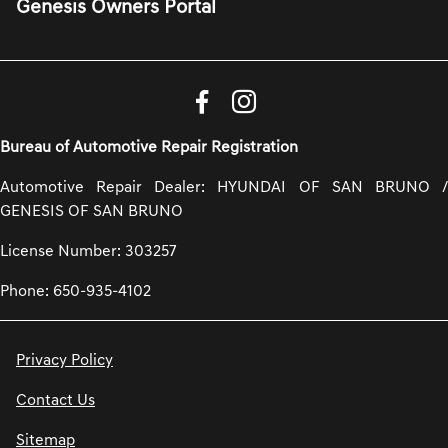
Genesis Owners Portal
Bureau of Automotive Repair Registration
Automotive Repair Dealer: HYUNDAI OF SAN BRUNO /
GENESIS OF SAN BRUNO
License Number: 303257
Phone: 650-935-4102
Privacy Policy
Contact Us
Sitemap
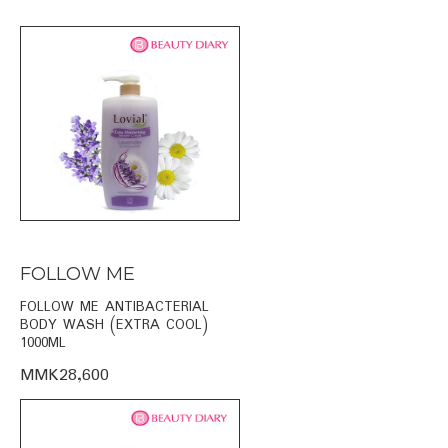
FOLLOW ME
FOLLOW ME ANTIBACTERIAL
BODY WASH (EXTRA COOL)
1000ML
MMK28,600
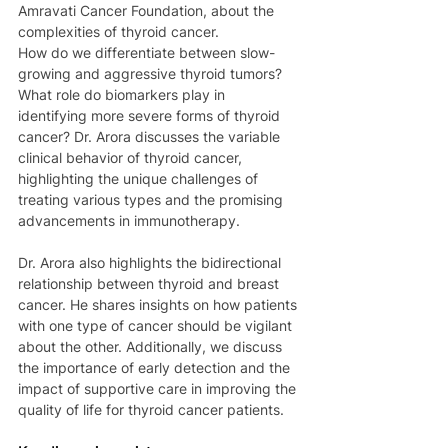
Amravati Cancer Foundation, about the 
complexities of thyroid cancer. 
How do we differentiate between slow-
growing and aggressive thyroid tumors? 
What role do biomarkers play in 
identifying more severe forms of thyroid 
cancer? Dr. Arora discusses the variable 
clinical behavior of thyroid cancer, 
highlighting the unique challenges of 
treating various types and the promising 
advancements in immunotherapy. 
Dr. Arora also highlights the bidirectional 
relationship between thyroid and breast 
cancer. He shares insights on how patients 
with one type of cancer should be vigilant 
about the other. Additionally, we discuss 
the importance of early detection and the 
impact of supportive care in improving the 
quality of life for thyroid cancer patients. 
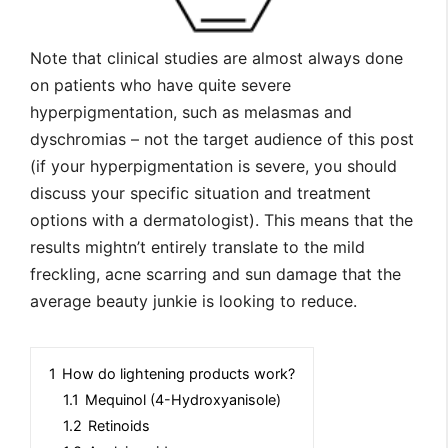
Note that clinical studies are almost always done
on patients who have quite severe
hyperpigmentation, such as melasmas and
dyschromias – not the target audience of this post
(if your hyperpigmentation is severe, you should
discuss your specific situation and treatment
options with a dermatologist). This means that the
results mightn’t entirely translate to the mild
freckling, acne scarring and sun damage that the
average beauty junkie is looking to reduce.
1
How do lightening products work?
1.1
Mequinol (4-Hydroxyanisole)
1.2
Retinoids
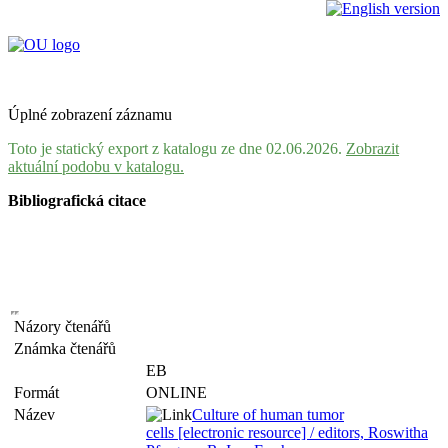
Úplné zobrazení záznamu
Toto je statický export z katalogu ze dne 02.06.2026.
Zobrazit
aktuální podobu v katalogu.
Bibliografická citace
Názory čtenářů
Známka čtenářů
EB
Formát
ONLINE
Název
Culture of human tumor
cells [electronic resource] / editors, Roswitha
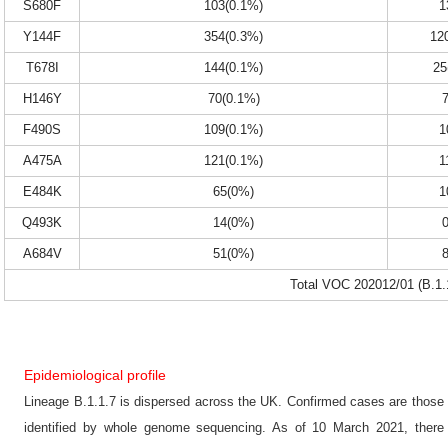
S680F
103(0.1%)
1
Y144F
354(0.3%)
12
T678I
144(0.1%)
25
H146Y
70(0.1%)
F490S
109(0.1%)
1
A475A
121(0.1%)
1
E484K
65(0%)
1
Q493K
14(0%)
A684V
51(0%)
Total VOC 202012/01 (B.1.
Epidemiological profile
Lineage B.1.1.7 is dispersed across the UK. Confirmed cases are those
identified by whole genome sequencing. As of 10 March 2021, there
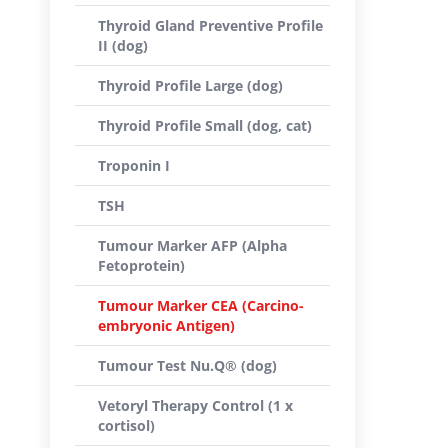
Thyroid Gland Preventive Profile
II (dog)
Thyroid Profile Large (dog)
Thyroid Profile Small (dog, cat)
Troponin I
TSH
Tumour Marker AFP (Alpha
Fetoprotein)
Tumour Marker CEA (Carcino-
embryonic Antigen)
Tumour Test Nu.Q® (dog)
Vetoryl Therapy Control (1 x
cortisol)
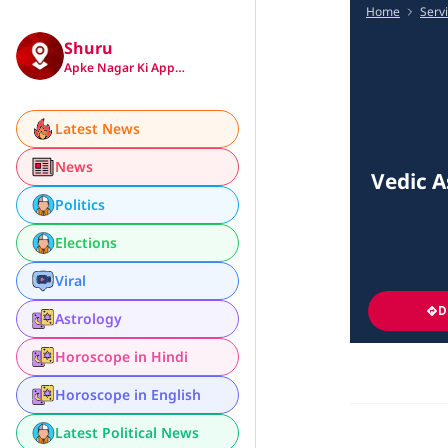
Home
Serv
Shuru
Apke Nagar Ki App…
Latest News
News
Vedic A
Politics
Elections
Viral
D
Astrology
Horoscope in Hindi
Horoscope in English
Latest Political News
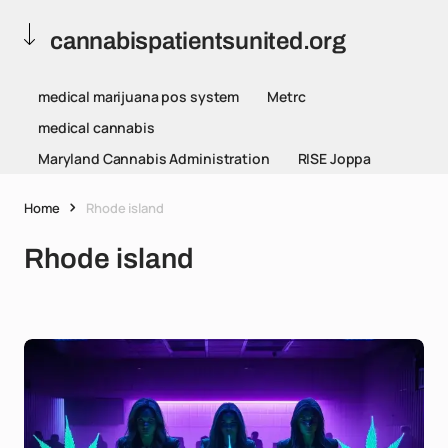
cannabispatientsunited.org
medical marijuana pos system
Metrc
medical cannabis
Maryland Cannabis Administration
RISE Joppa
Home
Rhode island
Rhode island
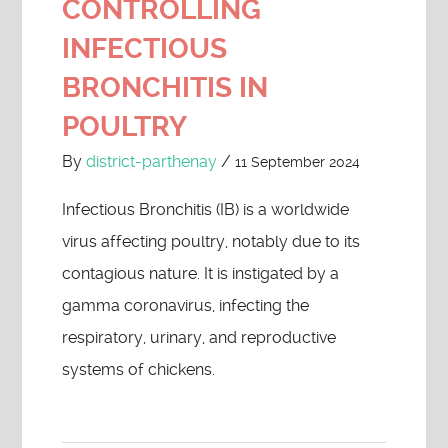
CONTROLLING
INFECTIOUS
BRONCHITIS IN
POULTRY
By
district-parthenay
/
11 September 2024
Infectious Bronchitis (IB) is a worldwide
virus affecting poultry, notably due to its
contagious nature. It is instigated by a
gamma coronavirus, infecting the
respiratory, urinary, and reproductive
systems of chickens.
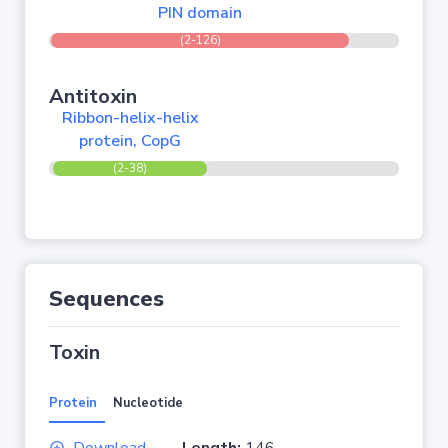
PIN domain
(2-126)
Antitoxin
Ribbon-helix-helix
protein, CopG
(2-38)
Sequences
Toxin
Protein
Nucleotide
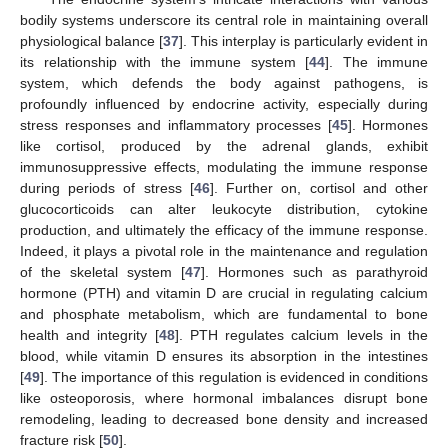
bodily systems underscore its central role in maintaining overall
physiological balance [
37
]. This interplay is particularly evident in
its relationship with the immune system [
44
]. The immune
system, which defends the body against pathogens, is
profoundly influenced by endocrine activity, especially during
stress responses and inflammatory processes [
45
]. Hormones
like cortisol, produced by the adrenal glands, exhibit
immunosuppressive effects, modulating the immune response
during periods of stress [
46
]. Further on, cortisol and other
glucocorticoids can alter leukocyte distribution, cytokine
production, and ultimately the efficacy of the immune response.
Indeed, it plays a pivotal role in the maintenance and regulation
of the skeletal system [
47
]. Hormones such as parathyroid
hormone (PTH) and vitamin D are crucial in regulating calcium
and phosphate metabolism, which are fundamental to bone
health and integrity [
48
]. PTH regulates calcium levels in the
blood, while vitamin D ensures its absorption in the intestines
[
49
]. The importance of this regulation is evidenced in conditions
like osteoporosis, where hormonal imbalances disrupt bone
remodeling, leading to decreased bone density and increased
fracture risk [
50
].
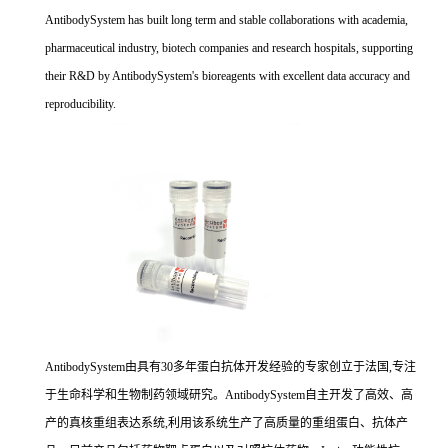
AntibodySystem has built long term and stable collaborations with academia,
pharmaceutical industry, biotech companies and research hospitals, supporting
their R&D by AntibodySystem's bioreagents with excellent data accuracy and
reproducibility.
AntibodySystem由具有30多年蛋白抗体开发经验的专家创立于法国,专注
于生命科学和生物制药领域研究。AntibodySystem自主开发了高效、高
产的真核重组表达系统,利用该系统生产了高质量的重组蛋白、抗体产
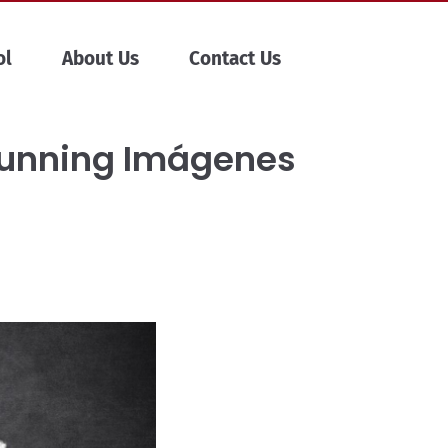
ol
About Us
Contact Us
tunning Imágenes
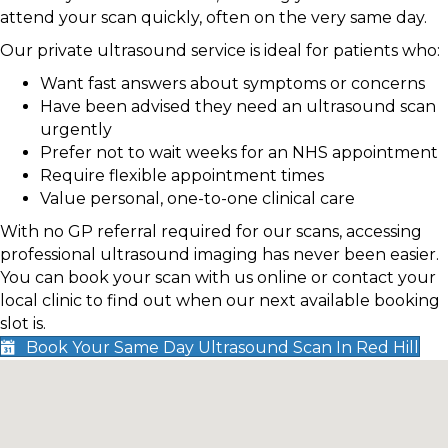
attend your scan quickly, often on the very same day.
Our private ultrasound service is ideal for patients who:
Want fast answers about symptoms or concerns
Have been advised they need an ultrasound scan
urgently
Prefer not to wait weeks for an NHS appointment
Require flexible appointment times
Value personal, one-to-one clinical care
With no GP referral required for our scans, accessing
professional ultrasound imaging has never been easier.
You can book your scan with us online or contact your
local clinic to find out when our next available booking
slot is.
Book Your Same Day Ultrasound Scan In Red Hill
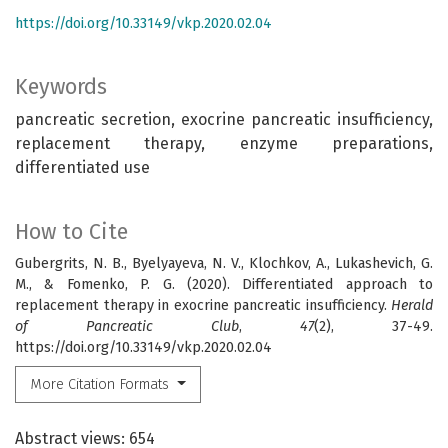
https://doi.org/10.33149/vkp.2020.02.04
Keywords
pancreatic secretion, exocrine pancreatic insufficiency,
replacement therapy, enzyme preparations,
differentiated use
How to Cite
Gubergrits, N. B., Byelyayeva, N. V., Klochkov, A., Lukashevich, G.
M., & Fomenko, P. G. (2020). Differentiated approach to
replacement therapy in exocrine pancreatic insufficiency.
Herald
of Pancreatic Club
,
47
(2), 37-49.
https://doi.org/10.33149/vkp.2020.02.04
More Citation Formats
Abstract views: 654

ACTIVITY - The answer must restate each entry word for word and contain no images.

SOLUTION TO THIS PROBLEM -
Genesis Owners Portal
Bureau of Automotive Repair Registration
Automotive Repair Dealer: HYUNDAI OF SAN BRUNO /
GENESIS OF SAN BRUNO
License Number: 303257
Phone: 650-935-4102
Privacy Policy
Contact Us
Sitemap
FOLLOW ME
FOLLOW ME ANTIBACTERIAL
BODY WASH (EXTRA COOL)
1000ML
MMK28,600
Amravati Cancer Foundation, about the 
complexities of thyroid cancer. 
How do we differentiate between slow-
growing and aggressive thyroid tumors? 
What role do biomarkers play in 
identifying more severe forms of thyroid 
cancer? Dr. Arora discusses the variable 
clinical behavior of thyroid cancer, 
highlighting the unique challenges of 
treating various types and the promising 
advancements in immunotherapy. 
Dr. Arora also highlights the bidirectional 
relationship between thyroid and breast 
cancer. He shares insights on how patients 
with one type of cancer should be vigilant 
about the other. Additionally, we discuss 
the importance of early detection and the 
impact of supportive care in improving the 
quality of life for thyroid cancer patients. 
Note that clinical studies are almost always done
on patients who have quite severe
hyperpigmentation, such as melasmas and
dyschromias – not the target audience of this post
(if your hyperpigmentation is severe, you should
discuss your specific situation and treatment
options with a dermatologist). This means that the
results mightn’t entirely translate to the mild
freckling, acne scarring and sun damage that the
average beauty junkie is looking to reduce.
1
How do lightening products work?
1.1
Mequinol (4-Hydroxyanisole)
1.2
Retinoids
Úplné zobrazení záznamu
Toto je statický export z katalogu ze dne 02.06.2026.
Zobrazit
aktuální podobu v katalogu.
Bibliografická citace
Názory čtenářů
Známka čtenářů
EB
Formát
ONLINE
Název
Culture of human tumor
cells [electronic resource] / editors, Roswitha
S680F
103(0.1%)
1
Y144F
354(0.3%)
12
T678I
144(0.1%)
25
H146Y
70(0.1%)
F490S
109(0.1%)
1
A475A
121(0.1%)
1
E484K
65(0%)
1
Q493K
14(0%)
A684V
51(0%)
Total VOC 202012/01 (B.1.
Epidemiological profile
Lineage B.1.1.7 is dispersed across the UK. Confirmed cases are those
identified by whole genome sequencing. As of 10 March 2021, there
Thyroid Gland Preventive Profile
II (dog)
Thyroid Profile Large (dog)
Thyroid Profile Small (dog, cat)
Troponin I
TSH
Tumour Marker AFP (Alpha
Fetoprotein)
Tumour Marker CEA (Carcino-
embryonic Antigen)
Tumour Test Nu.Q® (dog)
Vetoryl Therapy Control (1 x
cortisol)
Home
Serv
Shuru
Apke Nagar Ki App…
Latest News
News
Vedic A
Politics
Elections
Viral
D
Astrology
Horoscope in Hindi
Horoscope in English
Latest Political News
cannabispatientsunited.org
medical marijuana pos system
Metrc
medical cannabis
Maryland Cannabis Administration
RISE Joppa
Home
Rhode island
Rhode island
CONTROLLING
INFECTIOUS
BRONCHITIS IN
POULTRY
By
district-parthenay
/
11 September 2024
Infectious Bronchitis (IB) is a worldwide
virus affecting poultry, notably due to its
contagious nature. It is instigated by a
gamma coronavirus, infecting the
respiratory, urinary, and reproductive
systems of chickens.
PIN domain
(2-126)
Antitoxin
Ribbon-helix-helix
protein, CopG
(2-38)
Sequences
Toxin
Protein
Nucleotide
bodily systems underscore its central role in maintaining overall
physiological balance [
37
]. This interplay is particularly evident in
its relationship with the immune system [
44
]. The immune
system, which defends the body against pathogens, is
profoundly influenced by endocrine activity, especially during
stress responses and inflammatory processes [
45
]. Hormones
like cortisol, produced by the adrenal glands, exhibit
immunosuppressive effects, modulating the immune response
during periods of stress [
46
]. Further on, cortisol and other
glucocorticoids can alter leukocyte distribution, cytokine
production, and ultimately the efficacy of the immune response.
Indeed, it plays a pivotal role in the maintenance and regulation
of the skeletal system [
47
]. Hormones such as parathyroid
hormone (PTH) and vitamin D are crucial in regulating calcium
and phosphate metabolism, which are fundamental to bone
health and integrity [
48
]. PTH regulates calcium levels in the
blood, while vitamin D ensures its absorption in the intestines
[
49
]. The importance of this regulation is evidenced in conditions
like osteoporosis, where hormonal imbalances disrupt bone
remodeling, leading to decreased bone density and increased
fracture risk [
50
].
AntibodySystem has built long term and stable collaborations with academia,
pharmaceutical industry, biotech companies and research hospitals, supporting
their R&D by AntibodySystem's bioreagents with excellent data accuracy and
reproducibility.
AntibodySystem由具有30多年蛋白抗体开发经验的专家创立于法国,专注
于生命科学和生物制药领域研究。AntibodySystem自主开发了高效、高
产的真核重组表达系统,利用该系统生产了高质量的重组蛋白、抗体产
ol
About Us
Contact Us
tunning Imágenes
attend your scan quickly, often on the very same day.
Our private ultrasound service is ideal for patients who:
Want fast answers about symptoms or concerns
Have been advised they need an ultrasound scan
urgently
Prefer not to wait weeks for an NHS appointment
Require flexible appointment times
Value personal, one-to-one clinical care
With no GP referral required for our scans, accessing
professional ultrasound imaging has never been easier.
You can book your scan with us online or contact your
local clinic to find out when our next available booking
slot is.
Book Your Same Day Ultrasound Scan In Red Hill
https://doi.org/10.33149/vkp.2020.02.04
Keywords
pancreatic secretion, exocrine pancreatic insufficiency,
replacement therapy, enzyme preparations,
differentiated use
How to Cite
Gubergrits, N. B., Byelyayeva, N. V., Klochkov, A., Lukashevich, G.
M., & Fomenko, P. G. (2020). Differentiated approach to
replacement therapy in exocrine pancreatic insufficiency.
Herald
of Pancreatic Club
,
47
(2), 37-49.
https://doi.org/10.33149/vkp.2020.02.04
More Citation Formats
Abstract views: 654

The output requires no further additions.